Issue: Whether or not damages are to be awarded in this case.

Held:
Damage is the loss, hurt, or harm which results from injury, and damages are the
recompense or compensation awarded for the damage suffered. The elements of tort
interference are: (1) existence of a valid contract; (2) knowledge on the part of the third
person of the existence of contract; and (3) interference of the third person is without
legal justification or excuse. This may pertain to a situation where a third person
induces a party to renege on or violate his undertaking under a contract.
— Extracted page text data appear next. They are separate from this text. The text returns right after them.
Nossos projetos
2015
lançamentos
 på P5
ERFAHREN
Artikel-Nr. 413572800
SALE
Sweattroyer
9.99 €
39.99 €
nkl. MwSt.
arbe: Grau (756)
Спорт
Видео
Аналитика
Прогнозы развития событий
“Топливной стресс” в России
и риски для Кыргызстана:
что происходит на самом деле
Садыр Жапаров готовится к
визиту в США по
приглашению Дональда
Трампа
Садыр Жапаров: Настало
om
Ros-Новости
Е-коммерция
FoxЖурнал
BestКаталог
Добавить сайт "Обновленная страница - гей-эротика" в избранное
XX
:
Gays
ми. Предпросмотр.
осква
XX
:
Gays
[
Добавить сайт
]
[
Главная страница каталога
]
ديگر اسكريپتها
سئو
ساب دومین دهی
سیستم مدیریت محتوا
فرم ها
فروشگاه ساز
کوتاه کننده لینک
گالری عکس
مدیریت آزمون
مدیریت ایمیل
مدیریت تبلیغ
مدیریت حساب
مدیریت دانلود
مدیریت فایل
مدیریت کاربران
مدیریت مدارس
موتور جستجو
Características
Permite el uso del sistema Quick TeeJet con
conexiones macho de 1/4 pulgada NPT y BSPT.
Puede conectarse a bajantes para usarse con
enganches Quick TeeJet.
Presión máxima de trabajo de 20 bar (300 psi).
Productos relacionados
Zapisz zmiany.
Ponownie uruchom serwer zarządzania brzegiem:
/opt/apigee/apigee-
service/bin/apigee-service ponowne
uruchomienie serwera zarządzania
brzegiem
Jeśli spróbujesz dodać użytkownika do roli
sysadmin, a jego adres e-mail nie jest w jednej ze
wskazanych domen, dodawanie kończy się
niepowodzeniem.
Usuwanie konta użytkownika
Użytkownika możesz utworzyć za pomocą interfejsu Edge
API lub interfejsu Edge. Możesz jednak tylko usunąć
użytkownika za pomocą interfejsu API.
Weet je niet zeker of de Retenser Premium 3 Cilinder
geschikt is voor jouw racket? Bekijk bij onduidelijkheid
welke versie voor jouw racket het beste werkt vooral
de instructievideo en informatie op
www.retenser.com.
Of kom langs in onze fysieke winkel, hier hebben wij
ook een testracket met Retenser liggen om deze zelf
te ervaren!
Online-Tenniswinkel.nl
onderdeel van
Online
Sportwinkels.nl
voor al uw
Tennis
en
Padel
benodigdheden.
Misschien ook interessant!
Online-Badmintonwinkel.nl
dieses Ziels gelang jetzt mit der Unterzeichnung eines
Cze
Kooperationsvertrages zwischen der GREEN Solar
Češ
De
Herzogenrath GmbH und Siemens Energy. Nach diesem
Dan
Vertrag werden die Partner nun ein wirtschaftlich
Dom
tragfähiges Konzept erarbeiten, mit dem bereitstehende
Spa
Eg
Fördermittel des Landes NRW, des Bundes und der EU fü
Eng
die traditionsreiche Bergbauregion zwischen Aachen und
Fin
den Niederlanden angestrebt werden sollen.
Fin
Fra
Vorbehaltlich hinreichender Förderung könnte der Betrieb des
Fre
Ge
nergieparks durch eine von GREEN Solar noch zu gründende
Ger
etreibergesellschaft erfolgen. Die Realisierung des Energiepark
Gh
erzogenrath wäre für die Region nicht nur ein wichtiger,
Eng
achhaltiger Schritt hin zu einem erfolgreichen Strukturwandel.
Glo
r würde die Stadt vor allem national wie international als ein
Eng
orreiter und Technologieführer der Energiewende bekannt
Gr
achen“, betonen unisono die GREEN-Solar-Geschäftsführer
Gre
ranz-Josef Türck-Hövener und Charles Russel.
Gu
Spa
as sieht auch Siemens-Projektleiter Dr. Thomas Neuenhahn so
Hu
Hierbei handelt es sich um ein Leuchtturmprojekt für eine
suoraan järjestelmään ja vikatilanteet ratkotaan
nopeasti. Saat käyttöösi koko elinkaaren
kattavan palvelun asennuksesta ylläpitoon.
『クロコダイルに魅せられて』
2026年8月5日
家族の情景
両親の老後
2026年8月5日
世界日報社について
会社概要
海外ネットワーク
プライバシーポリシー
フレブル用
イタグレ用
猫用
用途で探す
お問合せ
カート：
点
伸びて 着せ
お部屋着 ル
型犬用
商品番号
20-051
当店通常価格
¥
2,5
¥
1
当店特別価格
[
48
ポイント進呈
In the case
before us, petitioner's Trendsetter Marketing asked DCCSI to execute lease contracts in
its favor, and as a result petitioner deprived respondent corporation of the latter's
property right.

Petitioner argues that damage is an essential element of tort interference, and since the
trial court and the appellate court ruled that private respondents were not entitled to
actual, moral or exemplary damages, it follows that he ought to be absolved of any
liability, including attorney's fees. It is true that the lower courts did not award damages,
but this was only because the extent of damages was not quantifiable. We had a similar
situation in Gilchrist, where it was difficult or impossible to determine the extent of
damage and there was nothing on record to serve as basis thereof. In that case we
refrained from awarding damages. We believe the same conclusion applies in this case
and petitioner is guilty of tort interference as all the said requisites are present. While
we do not encourage tort interferers seeking their economic interest to intrude into
existing contracts at the expense of others, however, we find that the conduct herein
complained of did not transcend the limits forbidding an obligatory award for damages
in the absence of any malice. Lack of malice precludes damages. But it does not relieve
petitioner of the legal liability for entering into contracts and causing breach of existing
ones. The respondent appellate court correctly confirmed the permanent injunction and
nullification of the lease contracts between DCCSI and Trendsetter Marketing, without
awarding damages. The injunction saved the respondents from further damage or injury
caused by petitioner's interference.